How could it affect an organization?
Silver Shifting Yak can steal information from financial institutions and Microsoft platforms from all types of users, including organization employees. If an attack is successful within an organization, cybercriminals can leak or sell the stolen information on underground forums of the Dark Web or in black markets. This puts the confidentiality, integrity, and availability of their information at risk and can result in reputational damage.
Analysis
Threat Context
In October 2024, SCILabs identified the URL hxxps[:]//nvidrive[.]com/download/b12aa4d64c6edf95dad972b211b79a64, which, when visited, initiates the download of a ZIP file with <2 letters-4 numbers-3 letters>.zip filename pattern, using the HTML Smuggling technique.
The template displayed upon visiting the URL presents a message in Brazilian Portuguese, notifying the user that the download is being prepared and will begin in 5 seconds. From this point on, all messages displayed by the website are shown in Portuguese, indicating that the campaign targets users in Brazil.
Once the counter has ended, the page displays a second message indicating that the download has been completed, and displays the WinRAR icon image and the file name.
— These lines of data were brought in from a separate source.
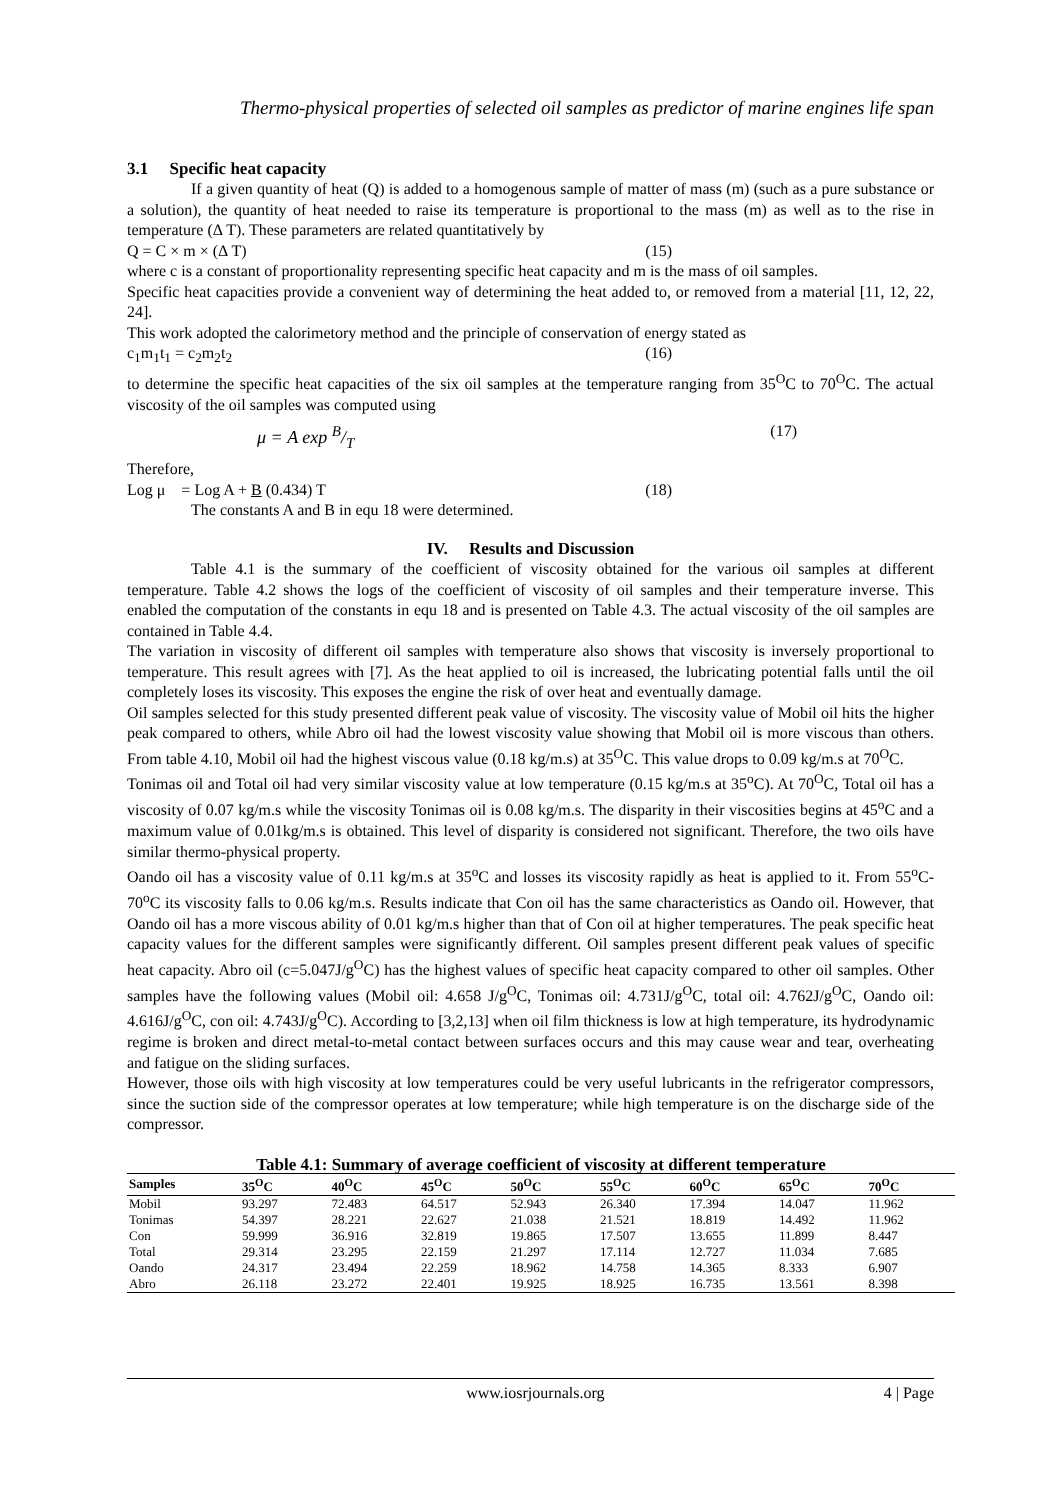Thermo-physical properties of selected oil samples as predictor of marine engines life span
3.1 Specific heat capacity
If a given quantity of heat (Q) is added to a homogenous sample of matter of mass (m) (such as a pure substance or a solution), the quantity of heat needed to raise its temperature is proportional to the mass (m) as well as to the rise in temperature (Δ T). These parameters are related quantitatively by
Q = C × m × (Δ T) (15)
where c is a constant of proportionality representing specific heat capacity and m is the mass of oil samples.
Specific heat capacities provide a convenient way of determining the heat added to, or removed from a material [11, 12, 22, 24].
This work adopted the calorimetory method and the principle of conservation of energy stated as
c<sub>1</sub>m<sub>1</sub>t<sub>1</sub> = c<sub>2</sub>m<sub>2</sub>t<sub>2</sub> (16)
to determine the specific heat capacities of the six oil samples at the temperature ranging from 35<sup>O</sup>C to 70<sup>O</sup>C. The actual viscosity of the oil samples was computed using
μ = A exp B/T (17)
Therefore,
Log μ = Log A + B (0.434) T (18)
The constants A and B in equ 18 were determined.
IV. Results and Discussion
Table 4.1 is the summary of the coefficient of viscosity obtained for the various oil samples at different temperature. Table 4.2 shows the logs of the coefficient of viscosity of oil samples and their temperature inverse. This enabled the computation of the constants in equ 18 and is presented on Table 4.3. The actual viscosity of the oil samples are contained in Table 4.4.
The variation in viscosity of different oil samples with temperature also shows that viscosity is inversely proportional to temperature. This result agrees with [7]. As the heat applied to oil is increased, the lubricating potential falls until the oil completely loses its viscosity. This exposes the engine the risk of over heat and eventually damage.
Oil samples selected for this study presented different peak value of viscosity. The viscosity value of Mobil oil hits the higher peak compared to others, while Abro oil had the lowest viscosity value showing that Mobil oil is more viscous than others. From table 4.10, Mobil oil had the highest viscous value (0.18 kg/m.s) at 35<sup>O</sup>C. This value drops to 0.09 kg/m.s at 70<sup>O</sup>C.
Tonimas oil and Total oil had very similar viscosity value at low temperature (0.15 kg/m.s at 35<sup>o</sup>C). At 70<sup>O</sup>C, Total oil has a viscosity of 0.07 kg/m.s while the viscosity Tonimas oil is 0.08 kg/m.s. The disparity in their viscosities begins at 45<sup>o</sup>C and a maximum value of 0.01kg/m.s is obtained. This level of disparity is considered not significant. Therefore, the two oils have similar thermo-physical property.
Oando oil has a viscosity value of 0.11 kg/m.s at 35<sup>o</sup>C and losses its viscosity rapidly as heat is applied to it. From 55<sup>o</sup>C-70<sup>o</sup>C its viscosity falls to 0.06 kg/m.s. Results indicate that Con oil has the same characteristics as Oando oil. However, that Oando oil has a more viscous ability of 0.01 kg/m.s higher than that of Con oil at higher temperatures. The peak specific heat capacity values for the different samples were significantly different. Oil samples present different peak values of specific heat capacity. Abro oil (c=5.047J/g<sup>O</sup>C) has the highest values of specific heat capacity compared to other oil samples. Other samples have the following values (Mobil oil: 4.658 J/g<sup>O</sup>C, Tonimas oil: 4.731J/g<sup>O</sup>C, total oil: 4.762J/g<sup>O</sup>C, Oando oil: 4.616J/g<sup>O</sup>C, con oil: 4.743J/g<sup>O</sup>C). According to [3,2,13] when oil film thickness is low at high temperature, its hydrodynamic regime is broken and direct metal-to-metal contact between surfaces occurs and this may cause wear and tear, overheating and fatigue on the sliding surfaces.
However, those oils with high viscosity at low temperatures could be very useful lubricants in the refrigerator compressors, since the suction side of the compressor operates at low temperature; while high temperature is on the discharge side of the compressor.
Table 4.1: Summary of average coefficient of viscosity at different temperature
| Samples | 35<sup>O</sup>C | 40<sup>O</sup>C | 45<sup>O</sup>C | 50<sup>O</sup>C | 55<sup>O</sup>C | 60<sup>O</sup>C | 65<sup>O</sup>C | 70<sup>O</sup>C |
| --- | --- | --- | --- | --- | --- | --- | --- | --- |
| Mobil | 93.297 | 72.483 | 64.517 | 52.943 | 26.340 | 17.394 | 14.047 | 11.962 |
| Tonimas | 54.397 | 28.221 | 22.627 | 21.038 | 21.521 | 18.819 | 14.492 | 11.962 |
| Con | 59.999 | 36.916 | 32.819 | 19.865 | 17.507 | 13.655 | 11.899 | 8.447 |
| Total | 29.314 | 23.295 | 22.159 | 21.297 | 17.114 | 12.727 | 11.034 | 7.685 |
| Oando | 24.317 | 23.494 | 22.259 | 18.962 | 14.758 | 14.365 | 8.333 | 6.907 |
| Abro | 26.118 | 23.272 | 22.401 | 19.925 | 18.925 | 16.735 | 13.561 | 8.398 |
www.iosrjournals.org 4 | Page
The domain includes several pages displaying messages like “page not found” or “unauthorized access,” and hyperlinks prompting the user to return to the homepage, which redirects to the Google search engine. Additionally, some messages indicate that “logs” have been added or that the “counter” parameter is missing, suggesting that the attackers keep track of all the computers visiting the site and downloading the malware. This tracking enables the attackers to verify the success of the trojan’s distribution and manage the spread of the infection.
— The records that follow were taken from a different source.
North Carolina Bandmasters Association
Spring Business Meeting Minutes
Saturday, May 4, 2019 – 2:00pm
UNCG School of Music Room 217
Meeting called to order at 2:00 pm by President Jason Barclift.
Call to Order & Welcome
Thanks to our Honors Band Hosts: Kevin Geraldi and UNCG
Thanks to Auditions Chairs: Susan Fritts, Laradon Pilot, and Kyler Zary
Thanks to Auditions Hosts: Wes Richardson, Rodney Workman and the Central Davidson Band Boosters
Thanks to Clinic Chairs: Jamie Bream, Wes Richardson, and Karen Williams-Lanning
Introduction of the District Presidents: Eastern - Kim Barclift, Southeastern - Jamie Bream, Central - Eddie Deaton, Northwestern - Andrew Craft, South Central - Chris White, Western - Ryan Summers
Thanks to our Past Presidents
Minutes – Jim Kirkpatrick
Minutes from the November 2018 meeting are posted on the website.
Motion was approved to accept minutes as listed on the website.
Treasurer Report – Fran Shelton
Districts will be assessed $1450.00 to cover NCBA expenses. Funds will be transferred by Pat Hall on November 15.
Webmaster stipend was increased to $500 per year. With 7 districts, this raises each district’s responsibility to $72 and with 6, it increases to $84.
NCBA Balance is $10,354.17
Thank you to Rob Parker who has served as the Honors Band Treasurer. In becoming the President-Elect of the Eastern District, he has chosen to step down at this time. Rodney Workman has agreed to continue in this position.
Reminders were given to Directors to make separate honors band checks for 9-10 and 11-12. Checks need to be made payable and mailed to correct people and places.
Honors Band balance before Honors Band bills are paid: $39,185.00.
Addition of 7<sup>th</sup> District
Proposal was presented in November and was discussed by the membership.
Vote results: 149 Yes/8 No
It is important to note that the domain nvidrive[.]com, used by the threat actors to distribute the trojan, was registered in September 2024 through NameCheap, Inc., a domain registration and hosting provider, which also offers domain privacy services. The main characteristics of the domain are the following:
- Registration Privacy: there are no specific details about the owner in the WHOIS, indicating that a privacy service was likely used to hide the identity of the original registrant, a common practice in malicious activities to make attribution and tracing difficult.
- Using Cloudflare as DNS: the domain is configured with Cloudflare nameservers, allowing traffic to pass through their network. This helps hide the actual IP of the server hosting the malware, making it harder to identify the attacker’s infrastructure and making it easier for operators to change the backend quickly if detected.
- Domain status “clientTransferProhibited”: this status prevents the domain from being transferred to another registrar without authorization, allowing malware operators to maintain control of the domain and prevent it from being taken over by third parties in the event of a shutdown attempt or infrastructure theft.
Given these characteristics, it is likely that the domain was created specifically for this campaign.
Analysis
Technical Summary
By analyzing the source code of the page hosted on nvidrive[.]com domain mentioned above, SCILabs identified JavaScript code designed to prevent displaying the source code, using event listeners to block right-click and key sequences such as “Ctrl + U”.
The downloaded file is a ZIP archive named according to the pattern <2 letters-4 numbers-3 letters>.zip. It contains an empty folder named “__data” and an X64 executable file developed in C++ of approximately 30MB, both using the same name.
The executable file imports several libraries, such as Kernel32.dll, User32.dll, and Ole32.dll, which provide access to system resources such as files, services, and processes, and facilitates data manipulation. It also includes libraries from the Microsoft C Runtime Library (API-MS-CRT) series, which provide functions such as random value generation, date and time operations, access to environment variables, system configuration, and string manipulation, among others.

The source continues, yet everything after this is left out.